Excerpts from a dataset:
----
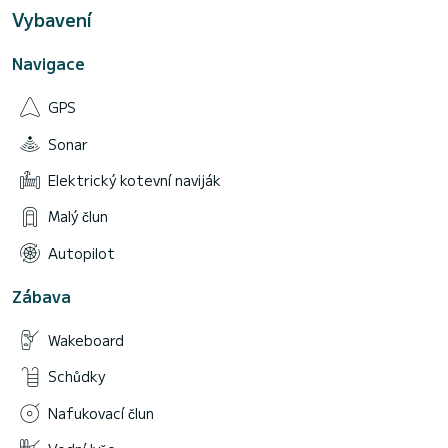
Vybavení
Navigace
GPS
Sonar
Elektrický kotevní naviják
Malý člun
Autopilot
Zábava
Wakeboard
Schůdky
Nafukovací člun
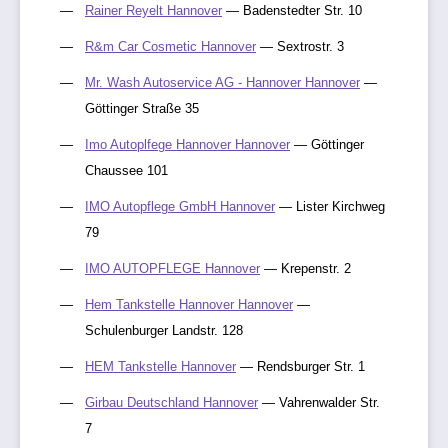
Rainer Reyelt Hannover
— Badenstedter Str. 10
R&m Car Cosmetic Hannover
— Sextrostr. 3
Mr. Wash Autoservice AG - Hannover Hannover
—
Göttinger Straße 35
Imo Autoplfege Hannover Hannover
— Göttinger
Chaussee 101
IMO Autopflege GmbH Hannover
— Lister Kirchweg
79
IMO AUTOPFLEGE Hannover
— Krepenstr. 2
Hem Tankstelle Hannover Hannover
—
Schulenburger Landstr. 128
HEM Tankstelle Hannover
— Rendsburger Str. 1
Girbau Deutschland Hannover
— Vahrenwalder Str.
7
----
--- TASK DETAILS ---
Once the line that contains "Badenstedter Str. 10" is found, please give it again exactly, along with each line that comes after it, through the last line of the entries.

--- ANSWER TO THE PROBLEM ---
— Badenstedter Str. 10
R&m Car Cosmetic Hannover
— Sextrostr. 3
Mr. Wash Autoservice AG - Hannover Hannover
—
Göttinger Straße 35
Imo Autoplfege Hannover Hannover
— Göttinger
Chaussee 101
IMO Autopflege GmbH Hannover
— Lister Kirchweg
79
IMO AUTOPFLEGE Hannover
— Krepenstr. 2
Hem Tankstelle Hannover Hannover
—
Schulenburger Landstr. 128
HEM Tankstelle Hannover
— Rendsburger Str. 1
Girbau Deutschland Hannover
— Vahrenwalder Str.
7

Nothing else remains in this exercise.